The filed rate doctrine holds that the reasonableness of insurance rates filed with and approved by a state insurance regulator cannot be challenged in court.  That doctrine ought to apply even when the cost of the insurance is passed on, or "secondarily billed," by the insured to its own customers.  After all, if the rate itself is reasonable (as the filed rate doctrine holds), then it should not cease to be reasonable simply because it is passed on to someone else.

However, a judge in the United States District Court for the Southern District of New York recently held that the filed rate doctrine does not apply to secondarily billed rates.

The case, Rothstein v. GMAC Mortgage, LLC, is one of many involving force-placed hazard insurance.  Under the terms of most home mortgage loans, a borrower is required to maintain hazard insurance on the mortgaged property.  If the borrower allows the policy to lapse, the lender typically has the right to purchase such insurance at the borrowers' expense.

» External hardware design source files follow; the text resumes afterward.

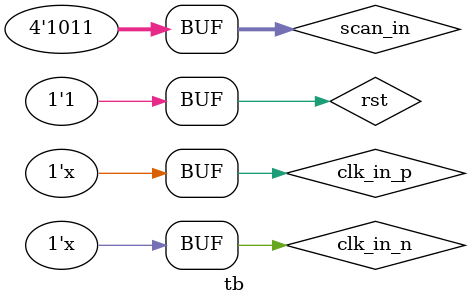
<source format=v>
`timescale 1ns / 1ps


module tb();
reg clk_in_p,clk_in_n;
reg [3:0]   sw;
reg [1:0]   key;
reg         rst;
reg [3:0]   scan_in;
wire    [3:0]   scan_out;
wire    [3:0]   en;
wire    [7:0]   disp1;
wire    [5:0]   led;
top top_sim(
    .clk_in_p(clk_in_p),
    .clk_in_n(clk_in_n),
    .rst(rst),
    .led(led),
    .scan_in(scan_in),
    .scan_out(scan_out),
    .sw(sw),
    .key(key),
    .en(en),
    .disp1(disp1)
);
initial begin
    rst=1;
    clk_in_p=0;
    clk_in_n=1;
    scan_in=4'b1011;
    
end
always  begin
    #5
    clk_in_p=~clk_in_p;
    clk_in_n=~clk_in_n;
end
endmodule

</source>
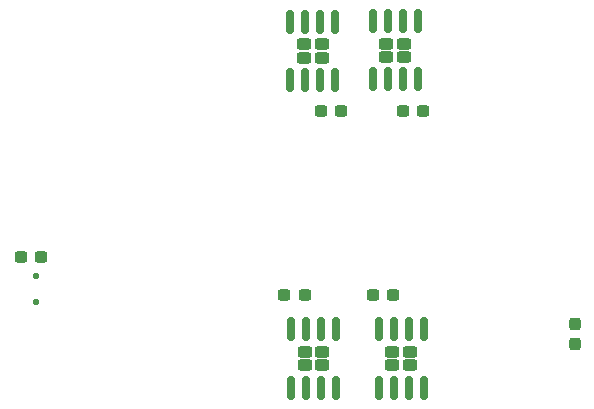
<source format=gbr>
%TF.GenerationSoftware,KiCad,Pcbnew,9.0.6*%
%TF.CreationDate,2026-01-30T21:11:36+09:00*%
%TF.ProjectId,v2_MotorDriver,76325f4d-6f74-46f7-9244-72697665722e,rev?*%
%TF.SameCoordinates,Original*%
%TF.FileFunction,Paste,Top*%
%TF.FilePolarity,Positive*%
%FSLAX46Y46*%
G04 Gerber Fmt 4.6, Leading zero omitted, Abs format (unit mm)*
G04 Created by KiCad (PCBNEW 9.0.6) date 2026-01-30 21:11:36*
%MOMM*%
%LPD*%
G01*
G04 APERTURE LIST*
G04 Aperture macros list*
%AMRoundRect*
0 Rectangle with rounded corners*
0 $1 Rounding radius*
0 $2 $3 $4 $5 $6 $7 $8 $9 X,Y pos of 4 corners*
0 Add a 4 corners polygon primitive as box body*
4,1,4,$2,$3,$4,$5,$6,$7,$8,$9,$2,$3,0*
0 Add four circle primitives for the rounded corners*
1,1,$1+$1,$2,$3*
1,1,$1+$1,$4,$5*
1,1,$1+$1,$6,$7*
1,1,$1+$1,$8,$9*
0 Add four rect primitives between the rounded corners*
20,1,$1+$1,$2,$3,$4,$5,0*
20,1,$1+$1,$4,$5,$6,$7,0*
20,1,$1+$1,$6,$7,$8,$9,0*
20,1,$1+$1,$8,$9,$2,$3,0*%
G04 Aperture macros list end*
%ADD10RoundRect,0.237500X0.300000X0.237500X-0.300000X0.237500X-0.300000X-0.237500X0.300000X-0.237500X0*%
%ADD11RoundRect,0.237500X-0.300000X-0.237500X0.300000X-0.237500X0.300000X0.237500X-0.300000X0.237500X0*%
%ADD12RoundRect,0.125000X-0.125000X0.125000X-0.125000X-0.125000X0.125000X-0.125000X0.125000X0.125000X0*%
%ADD13RoundRect,0.237500X-0.237500X0.287500X-0.237500X-0.287500X0.237500X-0.287500X0.237500X0.287500X0*%
%ADD14RoundRect,0.240000X-0.385000X0.240000X-0.385000X-0.240000X0.385000X-0.240000X0.385000X0.240000X0*%
%ADD15RoundRect,0.150000X-0.150000X0.825000X-0.150000X-0.825000X0.150000X-0.825000X0.150000X0.825000X0*%
%ADD16RoundRect,0.240000X0.385000X-0.240000X0.385000X0.240000X-0.385000X0.240000X-0.385000X-0.240000X0*%
%ADD17RoundRect,0.150000X0.150000X-0.825000X0.150000X0.825000X-0.150000X0.825000X-0.150000X-0.825000X0*%
G04 APERTURE END LIST*
D10*
%TO.C,C9*%
X130708400Y-110286800D03*
X128983400Y-110286800D03*
%TD*%
D11*
%TO.C,C6*%
X161343000Y-97891600D03*
X163068000Y-97891600D03*
%TD*%
D12*
%TO.C,D1*%
X130302000Y-111879200D03*
X130302000Y-114079200D03*
%TD*%
D13*
%TO.C,D2*%
X175920400Y-115902800D03*
X175920400Y-117652800D03*
%TD*%
D14*
%TO.C,TB67H3*%
X161950400Y-118290800D03*
X160450400Y-118290800D03*
X161950400Y-119430800D03*
X160450400Y-119430800D03*
D15*
X163105400Y-116385800D03*
X161835400Y-116385800D03*
X160565400Y-116385800D03*
X159295400Y-116385800D03*
X159295400Y-121335800D03*
X160565400Y-121335800D03*
X161835400Y-121335800D03*
X163105400Y-121335800D03*
%TD*%
D16*
%TO.C,TB67H2*%
X159955800Y-93330800D03*
X161455800Y-93330800D03*
X159955800Y-92190800D03*
X161455800Y-92190800D03*
D17*
X158800800Y-95235800D03*
X160070800Y-95235800D03*
X161340800Y-95235800D03*
X162610800Y-95235800D03*
X162610800Y-90285800D03*
X161340800Y-90285800D03*
X160070800Y-90285800D03*
X158800800Y-90285800D03*
%TD*%
D16*
%TO.C,TB67H1*%
X152970800Y-93395800D03*
X154470800Y-93395800D03*
X152970800Y-92255800D03*
X154470800Y-92255800D03*
D17*
X151815800Y-95300800D03*
X153085800Y-95300800D03*
X154355800Y-95300800D03*
X155625800Y-95300800D03*
X155625800Y-90350800D03*
X154355800Y-90350800D03*
X153085800Y-90350800D03*
X151815800Y-90350800D03*
%TD*%
D10*
%TO.C,C8*%
X153058200Y-113487200D03*
X151333200Y-113487200D03*
%TD*%
D11*
%TO.C,C5*%
X154434200Y-97891600D03*
X156159200Y-97891600D03*
%TD*%
D10*
%TO.C,C7*%
X160525800Y-113487200D03*
X158800800Y-113487200D03*
%TD*%
D14*
%TO.C,TB67H4*%
X154533600Y-118290800D03*
X153033600Y-118290800D03*
X154533600Y-119430800D03*
X153033600Y-119430800D03*
D15*
X155688600Y-116385800D03*
X154418600Y-116385800D03*
X153148600Y-116385800D03*
X151878600Y-116385800D03*
X151878600Y-121335800D03*
X153148600Y-121335800D03*
X154418600Y-121335800D03*
X155688600Y-121335800D03*
%TD*%
M02*

</source>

A spate of cases has been filed in the last few years alleging various improprieties in connection with force-placed insurance, including that the lender wrongly purchased backdated coverage, or that it purchased more coverage than it needed to, or that the insurer paid kickbacks to the lender as an inducement to purchase the insurance.  The plaintiffs in the Rothstein case made allegations like this, asserting claims under RICO and the Real Estate Settlement Procedures Act.

The defendants in Rothstein moved to dismiss the plaintiffs' claims in part on the grounds that they were challenging the reasonableness of the rates the insurer charged for the force-placed insurance.  Because these rates were approved by state regulators, the defendants argued that the filed rate doctrine barred the plaintiffs' claims.

The court rejected this argument.  Although the insurer's rates were filed with and approved by insurance regulators, the insurer did not charge those rates directly to the plaintiffs.  Instead, the insurer charged the lender, who passed the cost on to the plaintiffs.  The court held that this "secondary billing" of the rates defeated the filed rate doctrine.

The motivation for such a "secondary billing" exception to the filed rate doctrine is less than clear.  The filed rate doctrine is based on the principle that courts should not second guess the reasonableness of rates approved by an expert administrative agency.  That rationale is not diminished simply because the insured has passed on the cost to its customers.  Moreover, if the insured does not pass the cost of the insurance directly on to its customers, it presumably will have to charge more for some other service or product to make up the difference.  That outcome does not appear to be any better for the customers, yet that is precisely the result the court's ruling in Rothstein incentivizes.